- [Quoted passage]:

Blame culture

Blame culture
See also

Blame culture is a set of standards and behaviors in organization that can be characterized as a fear of taking risk or responsibility for mistakes on account of dread of management’s criticism[1].

Blame culture assumes that the consequence of reporting errors may be the loss of good reputation of the person who committed them. This loss of reputation may affect the continued functioning of the individual, the relationship with people at work or even management[2].

Organizations with blame culture are characterized by an individual approach to the error of the employee and an emphasis on blaming employees. In practice, this means that when the error is revealed, the management wants to know who to blame and consequently, to punish or release. Assigning guilt to employees is the easiest way to solve a basic problem because management does not have to try to understand and explain the reasons for the error. It is not conducive to improving safety in the long-term perspective. On the contrary, the employees will be under constant stress while performing the tasks entrusted to them[3].

- [Extracted material]:
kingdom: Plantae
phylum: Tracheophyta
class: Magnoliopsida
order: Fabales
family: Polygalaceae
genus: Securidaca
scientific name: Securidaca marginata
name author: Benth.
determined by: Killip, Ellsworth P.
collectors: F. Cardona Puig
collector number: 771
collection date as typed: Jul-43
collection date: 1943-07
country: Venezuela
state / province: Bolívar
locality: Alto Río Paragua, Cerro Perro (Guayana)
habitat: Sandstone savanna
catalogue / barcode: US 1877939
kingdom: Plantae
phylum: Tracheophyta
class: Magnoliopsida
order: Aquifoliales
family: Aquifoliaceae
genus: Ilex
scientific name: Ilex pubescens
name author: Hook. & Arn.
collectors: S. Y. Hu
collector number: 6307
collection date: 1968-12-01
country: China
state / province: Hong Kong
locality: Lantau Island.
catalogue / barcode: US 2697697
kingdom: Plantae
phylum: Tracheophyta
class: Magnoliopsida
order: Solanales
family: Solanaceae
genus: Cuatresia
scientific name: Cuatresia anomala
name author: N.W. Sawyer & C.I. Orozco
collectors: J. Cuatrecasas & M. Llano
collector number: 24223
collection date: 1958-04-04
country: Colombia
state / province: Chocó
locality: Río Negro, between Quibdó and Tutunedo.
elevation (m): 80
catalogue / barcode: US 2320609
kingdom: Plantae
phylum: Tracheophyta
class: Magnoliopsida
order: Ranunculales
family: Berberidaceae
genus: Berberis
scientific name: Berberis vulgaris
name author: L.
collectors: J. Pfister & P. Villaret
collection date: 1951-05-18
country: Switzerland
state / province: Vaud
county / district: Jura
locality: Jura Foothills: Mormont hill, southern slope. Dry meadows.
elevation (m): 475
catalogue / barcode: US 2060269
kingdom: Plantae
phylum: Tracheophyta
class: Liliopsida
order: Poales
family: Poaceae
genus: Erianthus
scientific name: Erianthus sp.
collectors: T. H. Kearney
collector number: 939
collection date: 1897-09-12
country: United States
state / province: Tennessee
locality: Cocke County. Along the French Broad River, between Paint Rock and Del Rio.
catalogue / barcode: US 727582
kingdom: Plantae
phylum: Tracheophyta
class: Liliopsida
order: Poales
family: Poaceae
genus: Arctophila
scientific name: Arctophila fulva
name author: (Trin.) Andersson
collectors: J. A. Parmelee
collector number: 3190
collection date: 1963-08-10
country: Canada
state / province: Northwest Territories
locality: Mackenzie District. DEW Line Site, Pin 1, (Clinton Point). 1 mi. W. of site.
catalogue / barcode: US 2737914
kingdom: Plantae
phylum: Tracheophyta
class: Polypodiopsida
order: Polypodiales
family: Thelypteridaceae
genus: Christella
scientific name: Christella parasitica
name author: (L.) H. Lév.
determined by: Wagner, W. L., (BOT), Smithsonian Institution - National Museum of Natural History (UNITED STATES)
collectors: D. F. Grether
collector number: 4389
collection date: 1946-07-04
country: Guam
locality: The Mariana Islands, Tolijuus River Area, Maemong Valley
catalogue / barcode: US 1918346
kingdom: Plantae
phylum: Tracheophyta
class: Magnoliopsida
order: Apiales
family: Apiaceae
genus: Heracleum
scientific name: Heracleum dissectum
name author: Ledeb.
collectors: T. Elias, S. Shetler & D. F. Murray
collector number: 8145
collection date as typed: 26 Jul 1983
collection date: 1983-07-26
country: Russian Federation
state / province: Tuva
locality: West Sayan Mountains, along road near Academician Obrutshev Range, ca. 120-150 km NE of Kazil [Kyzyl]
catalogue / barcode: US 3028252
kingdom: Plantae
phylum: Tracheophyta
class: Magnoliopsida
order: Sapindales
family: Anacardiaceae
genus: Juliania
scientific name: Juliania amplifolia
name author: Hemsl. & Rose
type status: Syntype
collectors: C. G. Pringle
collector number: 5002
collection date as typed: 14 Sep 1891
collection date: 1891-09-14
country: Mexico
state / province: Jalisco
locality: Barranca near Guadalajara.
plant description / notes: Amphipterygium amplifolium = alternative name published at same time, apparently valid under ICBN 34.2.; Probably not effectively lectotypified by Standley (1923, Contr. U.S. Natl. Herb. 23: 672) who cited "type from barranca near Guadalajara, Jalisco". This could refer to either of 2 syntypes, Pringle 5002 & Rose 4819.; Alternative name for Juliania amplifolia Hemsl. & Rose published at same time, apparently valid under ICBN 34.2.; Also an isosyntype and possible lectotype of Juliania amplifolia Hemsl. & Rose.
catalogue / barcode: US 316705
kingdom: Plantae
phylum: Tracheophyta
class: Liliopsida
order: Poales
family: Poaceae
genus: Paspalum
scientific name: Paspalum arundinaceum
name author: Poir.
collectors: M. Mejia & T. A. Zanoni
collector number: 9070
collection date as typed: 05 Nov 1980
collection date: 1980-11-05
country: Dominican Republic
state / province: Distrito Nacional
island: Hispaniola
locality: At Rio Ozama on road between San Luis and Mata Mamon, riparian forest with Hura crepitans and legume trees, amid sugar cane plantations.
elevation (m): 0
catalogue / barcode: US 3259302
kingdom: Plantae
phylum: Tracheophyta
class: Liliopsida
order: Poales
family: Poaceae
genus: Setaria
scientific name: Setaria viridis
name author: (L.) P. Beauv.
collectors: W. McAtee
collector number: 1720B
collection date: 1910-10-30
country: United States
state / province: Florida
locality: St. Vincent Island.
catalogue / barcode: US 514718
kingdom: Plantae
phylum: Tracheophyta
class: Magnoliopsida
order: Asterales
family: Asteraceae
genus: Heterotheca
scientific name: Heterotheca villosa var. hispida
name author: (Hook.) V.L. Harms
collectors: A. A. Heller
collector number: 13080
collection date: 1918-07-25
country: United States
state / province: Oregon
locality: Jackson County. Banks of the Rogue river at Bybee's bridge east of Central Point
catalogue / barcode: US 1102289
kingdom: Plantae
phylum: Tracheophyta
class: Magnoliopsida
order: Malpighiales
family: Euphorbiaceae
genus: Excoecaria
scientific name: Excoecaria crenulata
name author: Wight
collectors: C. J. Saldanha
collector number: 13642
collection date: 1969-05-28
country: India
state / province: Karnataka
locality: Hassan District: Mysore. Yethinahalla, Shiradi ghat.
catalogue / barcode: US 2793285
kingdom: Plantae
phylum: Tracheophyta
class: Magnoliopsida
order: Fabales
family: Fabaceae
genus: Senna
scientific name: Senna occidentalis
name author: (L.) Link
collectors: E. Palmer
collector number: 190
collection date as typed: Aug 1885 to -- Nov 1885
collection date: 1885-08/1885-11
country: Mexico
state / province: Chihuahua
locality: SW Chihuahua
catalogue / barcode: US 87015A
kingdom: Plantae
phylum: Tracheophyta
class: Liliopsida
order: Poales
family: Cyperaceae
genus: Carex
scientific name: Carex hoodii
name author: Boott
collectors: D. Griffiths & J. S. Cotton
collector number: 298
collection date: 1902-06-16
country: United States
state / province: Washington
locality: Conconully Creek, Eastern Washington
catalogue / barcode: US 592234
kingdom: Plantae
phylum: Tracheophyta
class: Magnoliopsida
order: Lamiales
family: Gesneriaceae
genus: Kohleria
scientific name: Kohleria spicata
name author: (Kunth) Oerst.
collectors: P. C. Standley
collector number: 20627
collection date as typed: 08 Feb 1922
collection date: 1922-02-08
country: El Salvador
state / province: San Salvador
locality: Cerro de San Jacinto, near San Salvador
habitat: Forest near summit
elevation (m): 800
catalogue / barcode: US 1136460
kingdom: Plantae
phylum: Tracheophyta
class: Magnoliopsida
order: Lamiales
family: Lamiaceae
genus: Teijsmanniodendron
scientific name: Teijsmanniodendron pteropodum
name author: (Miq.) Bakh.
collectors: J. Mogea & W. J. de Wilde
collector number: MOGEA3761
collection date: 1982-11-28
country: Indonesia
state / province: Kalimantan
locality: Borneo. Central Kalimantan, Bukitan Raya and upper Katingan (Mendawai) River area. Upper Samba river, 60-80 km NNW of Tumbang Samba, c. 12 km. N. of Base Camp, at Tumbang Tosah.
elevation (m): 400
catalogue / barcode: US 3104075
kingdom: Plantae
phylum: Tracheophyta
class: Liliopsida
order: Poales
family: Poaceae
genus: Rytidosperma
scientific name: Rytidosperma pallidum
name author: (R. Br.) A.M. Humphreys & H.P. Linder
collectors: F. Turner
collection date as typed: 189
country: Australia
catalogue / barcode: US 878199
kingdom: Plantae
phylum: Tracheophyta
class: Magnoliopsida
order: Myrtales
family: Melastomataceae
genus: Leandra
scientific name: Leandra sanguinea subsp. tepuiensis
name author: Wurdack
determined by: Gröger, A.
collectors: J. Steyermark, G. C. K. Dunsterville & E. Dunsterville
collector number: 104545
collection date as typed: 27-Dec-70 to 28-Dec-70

- [Work item]:
Rewrite the stretch of the blame culture text from "Organizations with blame" through "entrusted to them[3].", replacing "employees" with "workers".

- [Exercise response]:
Organizations with blame culture are characterized by an individual approach to the error of the employee and an emphasis on blaming workers. In practice, this means that when the error is revealed, the management wants to know who to blame and consequently, to punish or release. Assigning guilt to workers is the easiest way to solve a basic problem because management does not have to try to understand and explain the reasons for the error. It is not conducive to improving safety in the long-term perspective. On the contrary, the workers will be under constant stress while performing the tasks entrusted to them[3].